### What this task involves
Copy the entries word for word, starting at the beginning and stopping after the line that contains "-0.009179, 0.955838, -0.094391]]". Leave the pictures out of your copy.
Segment Start: Material for the task
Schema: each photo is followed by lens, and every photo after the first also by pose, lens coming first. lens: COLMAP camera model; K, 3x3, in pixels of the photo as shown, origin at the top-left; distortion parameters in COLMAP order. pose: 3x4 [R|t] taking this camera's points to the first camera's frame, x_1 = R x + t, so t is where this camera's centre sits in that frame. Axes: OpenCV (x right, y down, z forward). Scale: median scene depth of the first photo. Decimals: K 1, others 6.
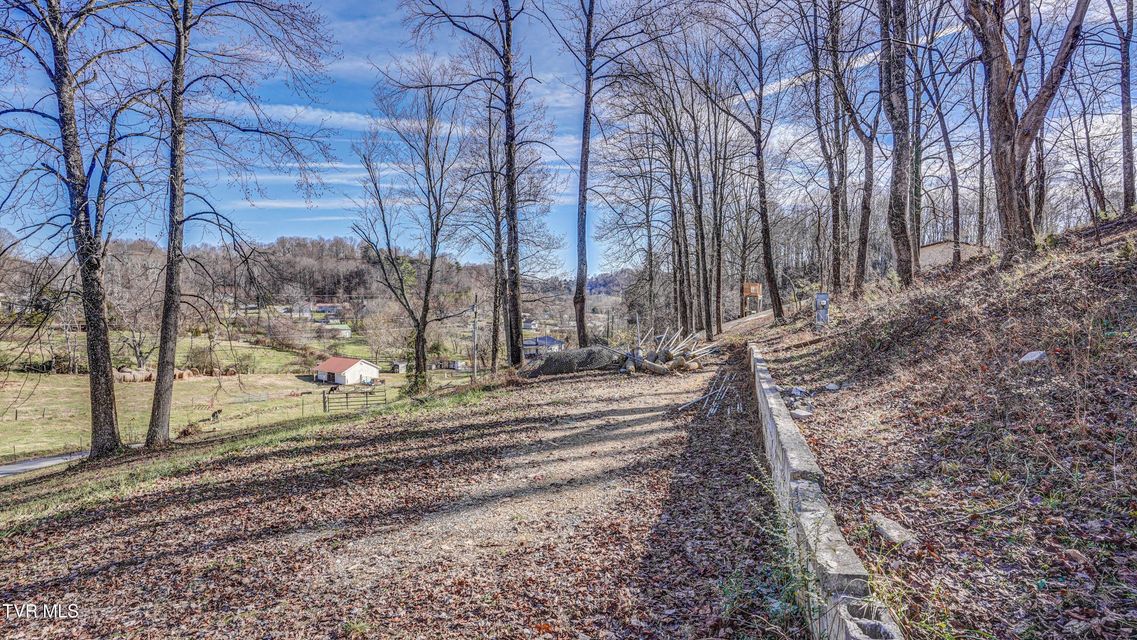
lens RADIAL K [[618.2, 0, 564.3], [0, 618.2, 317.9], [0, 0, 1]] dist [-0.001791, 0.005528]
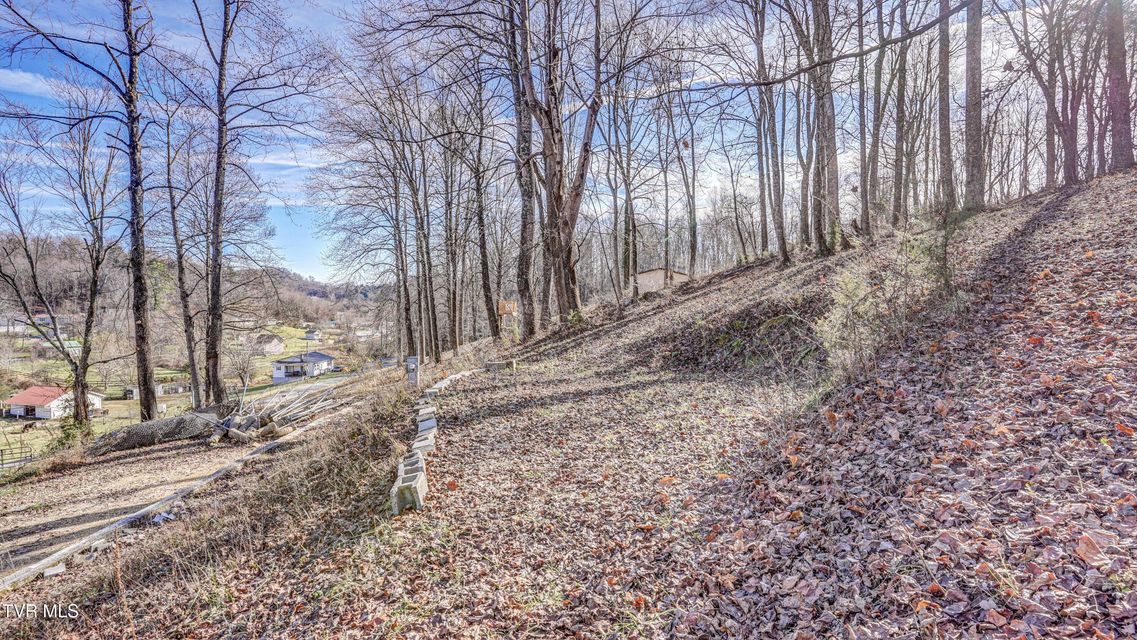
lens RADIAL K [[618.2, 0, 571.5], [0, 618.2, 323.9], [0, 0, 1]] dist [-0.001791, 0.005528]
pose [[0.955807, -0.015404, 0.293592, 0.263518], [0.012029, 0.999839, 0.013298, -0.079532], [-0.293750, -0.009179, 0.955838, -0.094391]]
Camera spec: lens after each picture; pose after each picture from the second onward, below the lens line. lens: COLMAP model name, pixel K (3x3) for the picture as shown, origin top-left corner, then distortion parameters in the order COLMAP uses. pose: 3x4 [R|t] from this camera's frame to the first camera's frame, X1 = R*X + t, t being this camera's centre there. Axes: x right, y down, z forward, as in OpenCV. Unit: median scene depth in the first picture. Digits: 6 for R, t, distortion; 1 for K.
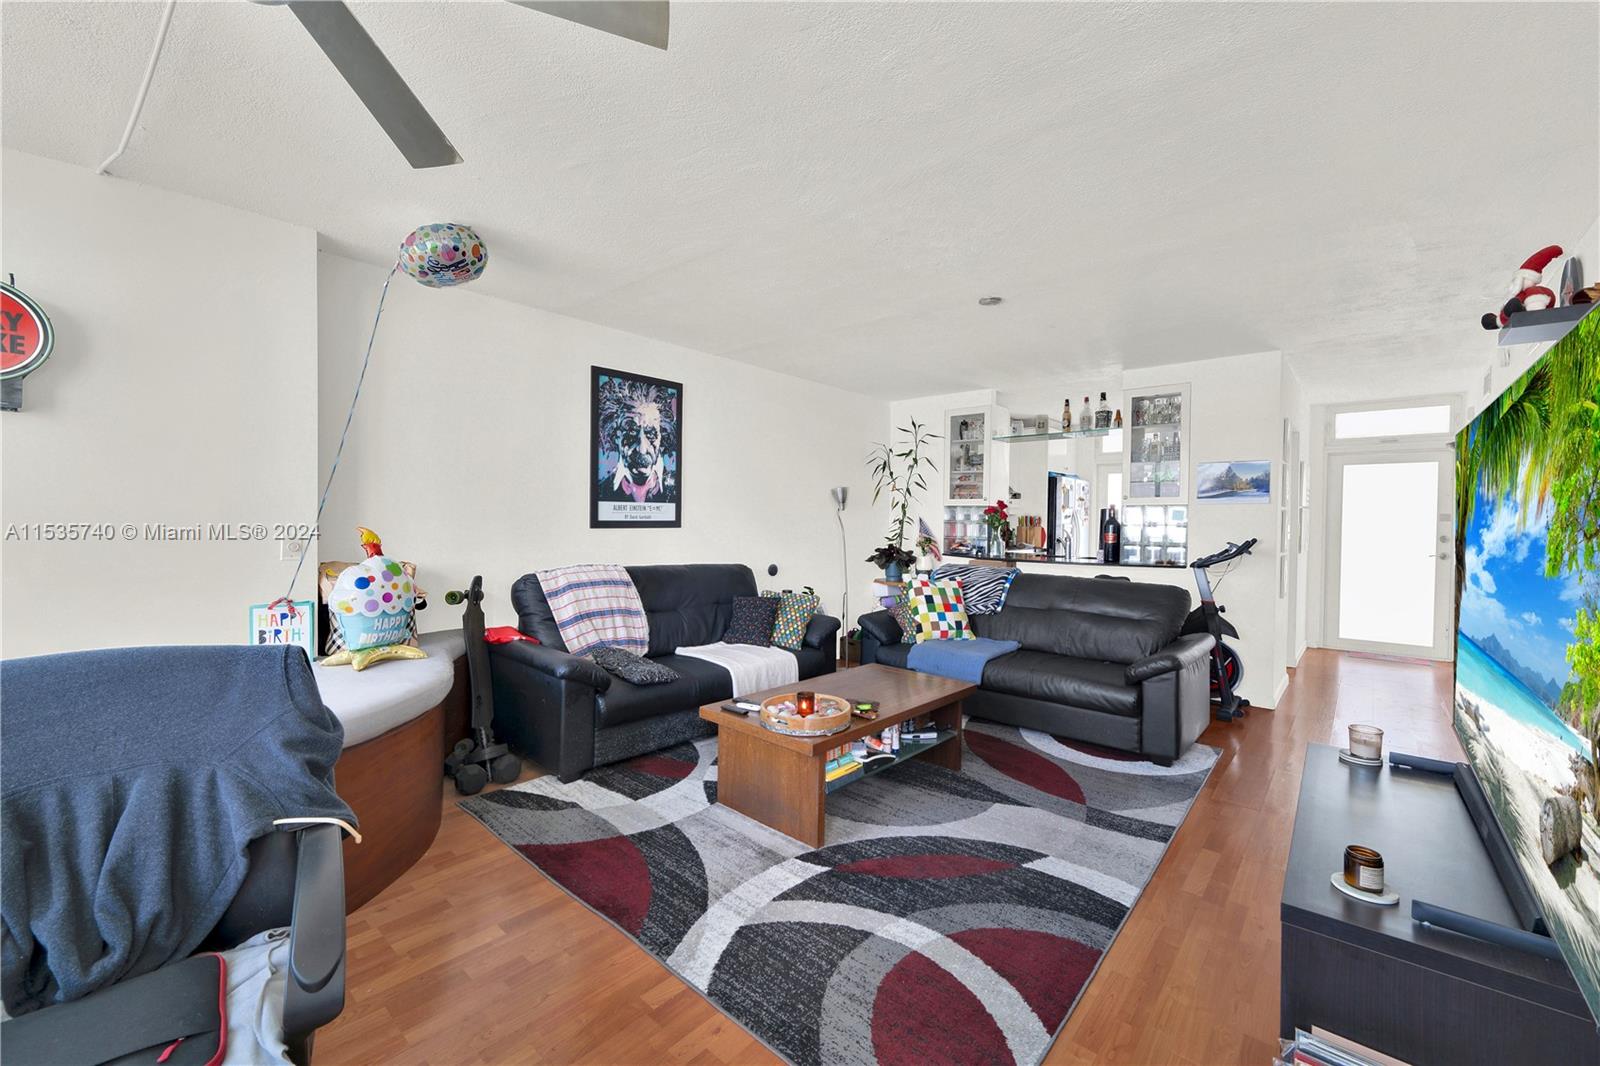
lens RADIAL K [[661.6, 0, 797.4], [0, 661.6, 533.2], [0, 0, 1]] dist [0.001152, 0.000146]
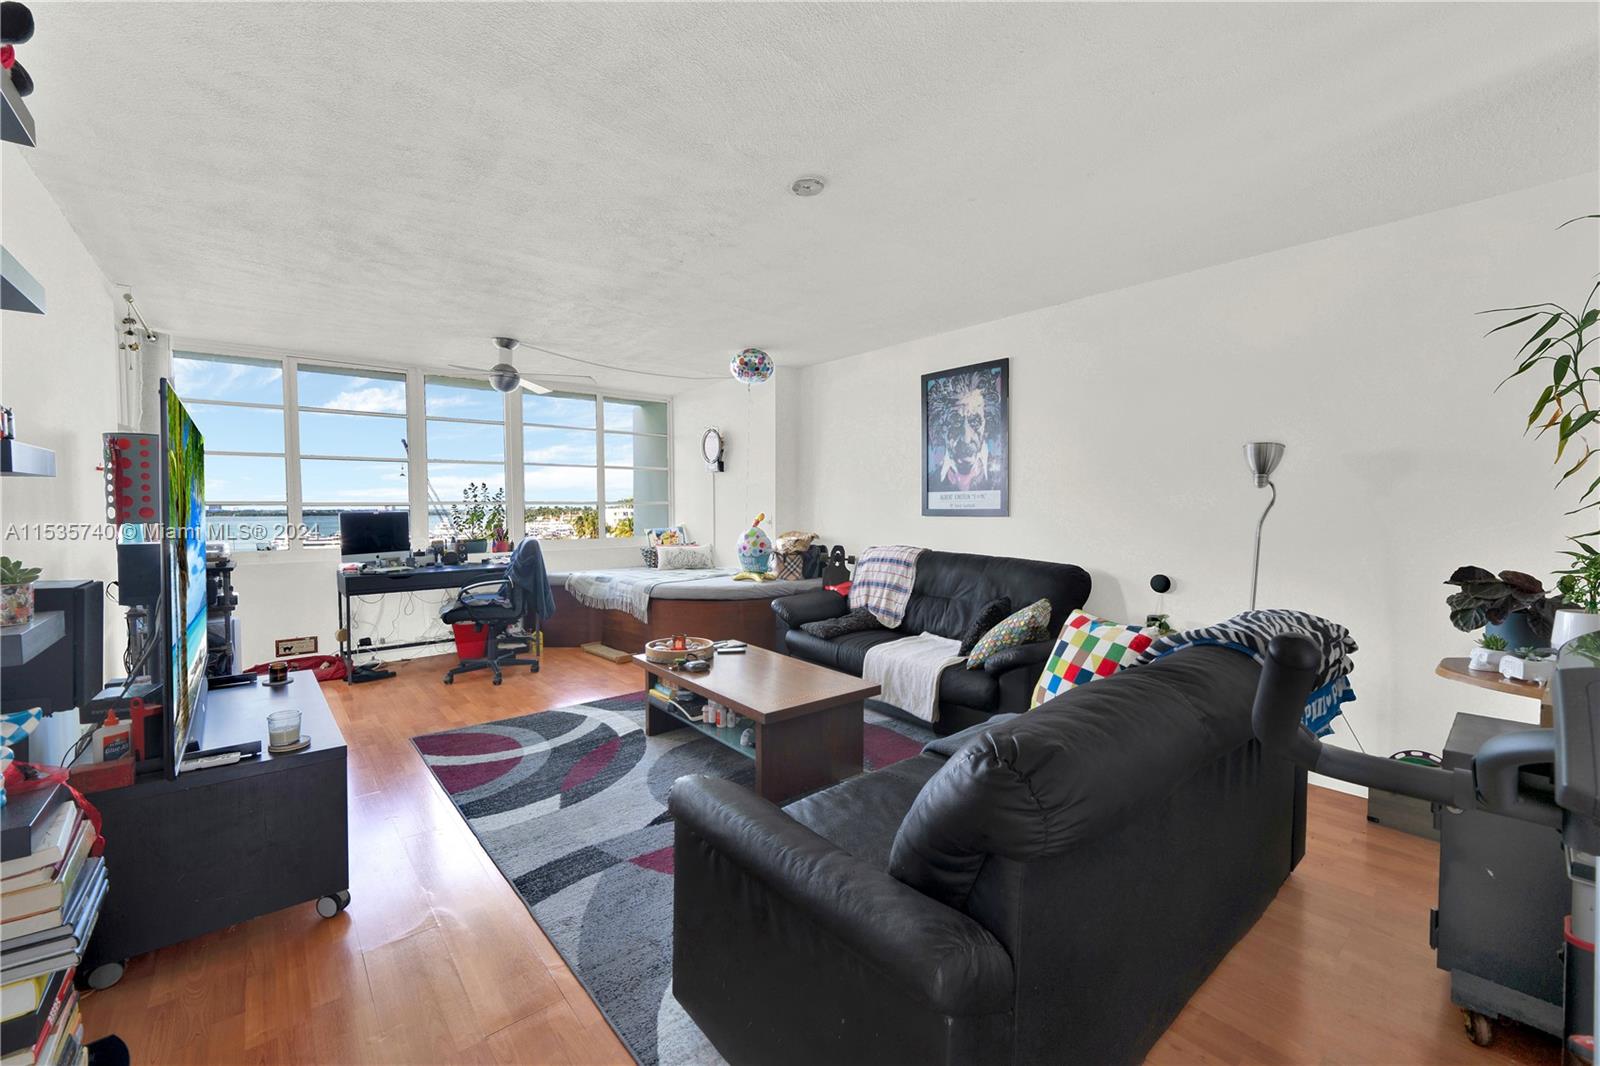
Segment End: Material for the task
### Written answer
Schema: each photo is followed by lens, and every photo after the first also by pose, lens coming first. lens: COLMAP camera model; K, 3x3, in pixels of the photo as shown, origin at the top-left; distortion parameters in COLMAP order. pose: 3x4 [R|t] taking this camera's points to the first camera's frame, x_1 = R x + t, so t is where this camera's centre sits in that frame. Axes: OpenCV (x right, y down, z forward). Scale: median scene depth of the first photo. Decimals: K 1, others 6.
lens RADIAL K [[618.2, 0, 564.3], [0, 618.2, 317.9], [0, 0, 1]] dist [-0.001791, 0.005528]
lens RADIAL K [[618.2, 0, 571.5], [0, 618.2, 323.9], [0, 0, 1]] dist [-0.001791, 0.005528]
pose [[0.955807, -0.015404, 0.293592, 0.263518], [0.012029, 0.999839, 0.013298, -0.079532], [-0.293750, -0.009179, 0.955838, -0.094391]]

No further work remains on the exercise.